Take a hypothetical consumer-sector acquisition to see the four parts in practice: a strategic acquirer with 4 billion dollars in annual revenue buying a smaller specialty brand with 300 million dollars in revenue and 60 million dollars in EBITDA, announced three months before the interview.

Background: "Company A, a 4 billion dollar revenue consumer products company, announced the acquisition of Company B, a specialty brand doing about 300 million dollars in revenue and 60 million dollars in EBITDA, three months ago."

Rationale: "The stated rationale was category expansion. Company A wanted a foothold in a faster-growing segment where Company B already had brand equity and distribution, rather than building that presence organically over several years."

Valuation: "Company A paid roughly a 30 percent premium to Company B's pre-announcement trading level, implying an entry multiple in the low double digits on EBITDA, which is on the higher end for the category but in line with recent comparable deals."

Opinion: "I think the strategic logic holds if Company A can retain Company B's management and brand independence. The biggest risk is integration: consumer brands often lose the identity that made them attractive once folded into a larger platform, and that's the piece I'd watch."

That's the full shape in under 120 words, with a specific opinion at the end instead of a flat summary. If the interviewer follows up on financing or the multiple's peer comparison, you already have the research to go one level deeper, which is the whole point of picking one deal and knowing it well. For the fit-question that usually sits right next to this one, see our why investment banking guide, and for where deal discussions land in the process overall, check the investment banking recruiting timeline.

Frequently Asked Questions

What kind of deal should I discuss in an IB interview?

Pick one M&A or leveraged buyout announced in the past six to twelve months, ideally U.S.-based and in a generalist sector like consumer, healthcare, technology, or industrials. Per Mergers & Inquisitions, M&A and LBOs are easiest to research in depth from public sources, unlike capital markets deals such as IPOs, which require more specialized knowledge to discuss well.

How long should my deal discussion answer be?

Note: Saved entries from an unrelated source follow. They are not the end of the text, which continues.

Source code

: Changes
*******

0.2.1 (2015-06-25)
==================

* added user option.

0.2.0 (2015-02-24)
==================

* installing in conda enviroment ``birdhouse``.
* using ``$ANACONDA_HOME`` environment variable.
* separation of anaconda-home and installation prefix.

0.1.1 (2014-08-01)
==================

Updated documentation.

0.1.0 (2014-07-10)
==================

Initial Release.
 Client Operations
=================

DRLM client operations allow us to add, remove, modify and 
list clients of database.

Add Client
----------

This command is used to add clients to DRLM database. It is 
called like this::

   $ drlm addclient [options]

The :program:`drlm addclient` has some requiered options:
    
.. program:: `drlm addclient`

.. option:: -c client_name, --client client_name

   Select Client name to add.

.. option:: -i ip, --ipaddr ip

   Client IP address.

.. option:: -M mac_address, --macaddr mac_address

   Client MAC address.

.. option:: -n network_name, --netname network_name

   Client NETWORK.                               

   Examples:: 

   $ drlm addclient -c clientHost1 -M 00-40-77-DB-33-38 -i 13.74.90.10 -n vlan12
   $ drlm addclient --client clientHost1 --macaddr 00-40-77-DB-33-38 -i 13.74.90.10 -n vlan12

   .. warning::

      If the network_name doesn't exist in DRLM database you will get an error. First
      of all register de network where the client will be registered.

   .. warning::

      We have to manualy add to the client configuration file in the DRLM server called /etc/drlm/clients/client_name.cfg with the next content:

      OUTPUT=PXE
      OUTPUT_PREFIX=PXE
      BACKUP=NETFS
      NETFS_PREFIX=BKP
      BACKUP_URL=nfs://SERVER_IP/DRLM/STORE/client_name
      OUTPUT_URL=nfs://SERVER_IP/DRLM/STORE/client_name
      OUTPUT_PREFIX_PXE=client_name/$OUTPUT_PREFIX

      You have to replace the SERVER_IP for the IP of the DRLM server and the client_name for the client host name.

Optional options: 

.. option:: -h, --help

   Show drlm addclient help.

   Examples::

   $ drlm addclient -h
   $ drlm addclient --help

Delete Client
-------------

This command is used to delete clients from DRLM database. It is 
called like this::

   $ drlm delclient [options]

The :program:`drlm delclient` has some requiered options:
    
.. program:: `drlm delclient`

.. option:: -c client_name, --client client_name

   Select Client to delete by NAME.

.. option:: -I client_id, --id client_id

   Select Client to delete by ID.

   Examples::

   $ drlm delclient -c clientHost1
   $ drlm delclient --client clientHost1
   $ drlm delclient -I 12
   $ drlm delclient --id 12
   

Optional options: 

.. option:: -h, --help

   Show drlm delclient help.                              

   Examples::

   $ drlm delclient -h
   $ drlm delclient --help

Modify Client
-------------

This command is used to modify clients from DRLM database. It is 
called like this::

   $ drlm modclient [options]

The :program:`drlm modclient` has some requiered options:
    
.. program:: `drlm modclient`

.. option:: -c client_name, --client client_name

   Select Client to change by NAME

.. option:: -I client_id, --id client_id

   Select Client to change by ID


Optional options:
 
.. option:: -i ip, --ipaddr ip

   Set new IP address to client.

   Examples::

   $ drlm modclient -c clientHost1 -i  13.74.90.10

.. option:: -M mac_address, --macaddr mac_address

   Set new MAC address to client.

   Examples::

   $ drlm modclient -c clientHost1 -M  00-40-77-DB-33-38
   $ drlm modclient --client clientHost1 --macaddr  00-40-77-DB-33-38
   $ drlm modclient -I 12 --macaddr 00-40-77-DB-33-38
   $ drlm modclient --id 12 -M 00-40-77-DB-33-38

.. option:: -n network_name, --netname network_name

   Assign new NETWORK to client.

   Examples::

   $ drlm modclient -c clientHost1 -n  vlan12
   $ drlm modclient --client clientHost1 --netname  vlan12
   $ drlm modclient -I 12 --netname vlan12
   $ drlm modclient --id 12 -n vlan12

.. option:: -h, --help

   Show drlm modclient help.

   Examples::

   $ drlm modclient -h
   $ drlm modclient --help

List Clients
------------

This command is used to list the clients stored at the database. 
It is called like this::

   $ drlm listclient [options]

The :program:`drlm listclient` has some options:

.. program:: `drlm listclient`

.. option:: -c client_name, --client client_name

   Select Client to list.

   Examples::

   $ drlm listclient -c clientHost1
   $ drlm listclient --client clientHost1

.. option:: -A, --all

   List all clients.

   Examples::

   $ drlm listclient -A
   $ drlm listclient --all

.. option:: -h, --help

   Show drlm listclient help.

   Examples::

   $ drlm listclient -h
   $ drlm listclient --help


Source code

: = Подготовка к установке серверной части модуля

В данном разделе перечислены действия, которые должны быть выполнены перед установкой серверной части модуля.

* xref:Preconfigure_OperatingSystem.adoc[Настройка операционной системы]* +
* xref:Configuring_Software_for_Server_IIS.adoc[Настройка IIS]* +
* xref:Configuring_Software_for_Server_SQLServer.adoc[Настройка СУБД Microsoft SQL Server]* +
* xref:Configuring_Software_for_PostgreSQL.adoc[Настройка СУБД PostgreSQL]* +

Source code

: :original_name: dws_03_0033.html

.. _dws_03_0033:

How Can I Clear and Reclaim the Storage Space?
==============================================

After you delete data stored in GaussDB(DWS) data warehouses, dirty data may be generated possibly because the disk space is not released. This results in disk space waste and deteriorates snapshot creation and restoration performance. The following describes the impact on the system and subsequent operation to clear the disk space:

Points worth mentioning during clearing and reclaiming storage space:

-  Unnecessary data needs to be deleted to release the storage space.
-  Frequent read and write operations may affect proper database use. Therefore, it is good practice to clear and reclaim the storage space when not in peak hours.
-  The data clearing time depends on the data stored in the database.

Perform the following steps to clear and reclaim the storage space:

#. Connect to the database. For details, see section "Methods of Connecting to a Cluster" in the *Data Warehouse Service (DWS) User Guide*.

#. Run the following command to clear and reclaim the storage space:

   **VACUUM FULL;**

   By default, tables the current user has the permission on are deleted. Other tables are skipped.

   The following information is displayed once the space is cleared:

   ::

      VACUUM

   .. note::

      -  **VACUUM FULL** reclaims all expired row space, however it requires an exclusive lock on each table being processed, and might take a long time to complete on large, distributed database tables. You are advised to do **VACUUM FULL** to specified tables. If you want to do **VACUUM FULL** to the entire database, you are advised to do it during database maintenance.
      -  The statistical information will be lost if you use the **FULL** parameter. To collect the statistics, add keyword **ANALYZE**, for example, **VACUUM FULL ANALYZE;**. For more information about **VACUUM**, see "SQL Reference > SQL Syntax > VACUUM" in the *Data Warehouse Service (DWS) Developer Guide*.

Open with a version around 100 words that covers background, rationale, valuation, and your opinion, then let the interviewer's follow-up questions pull you into more detail. Mergers & Inquisitions recommends this short-then-expand approach so you don't ramble through information the interviewer didn't ask for.

Should I discuss a deal the bank worked on?

Prepare two different answers. Keep one very short on a deal the specific bank worked on recently, since you only need to show you know something about the firm. Prepare a longer, more in-depth answer on a separate deal you followed independently, ideally one the interviewer wasn't personally involved in, so you're not competing with their firsthand knowledge.

Do I need to know exact valuation multiples?

You should know approximate figures: the premium paid, the rough EV/EBITDA or EV/Revenue multiple, and for an LBO, the entry multiple and leverage level. Mentioning even one or two real numbers puts your answer well above a candidate who only discusses the deal qualitatively. If you're rusty on how these multiples are calculated, our EV/EBITDA and valuation multiples guide walks through the mechanics.

How many deals should I prepare?

One deal, researched in depth, is enough for most interviews. Mergers & Inquisitions is explicit that going beyond one deal creates more information than you can reliably remember under pressure. A single deal you can defend through several rounds of follow-up questions is far stronger than three you can only describe at a surface level.

Is discussing a deal different from a stock pitch?

Yes. A deal discussion walks through a completed or announced M&A or LBO transaction and asks for your opinion on its logic and value. A stock pitch is a forward-looking investment recommendation on a public company's shares. They test related skills, market awareness and independent judgment, but use different structures; see our stock pitch guide for that format specifically.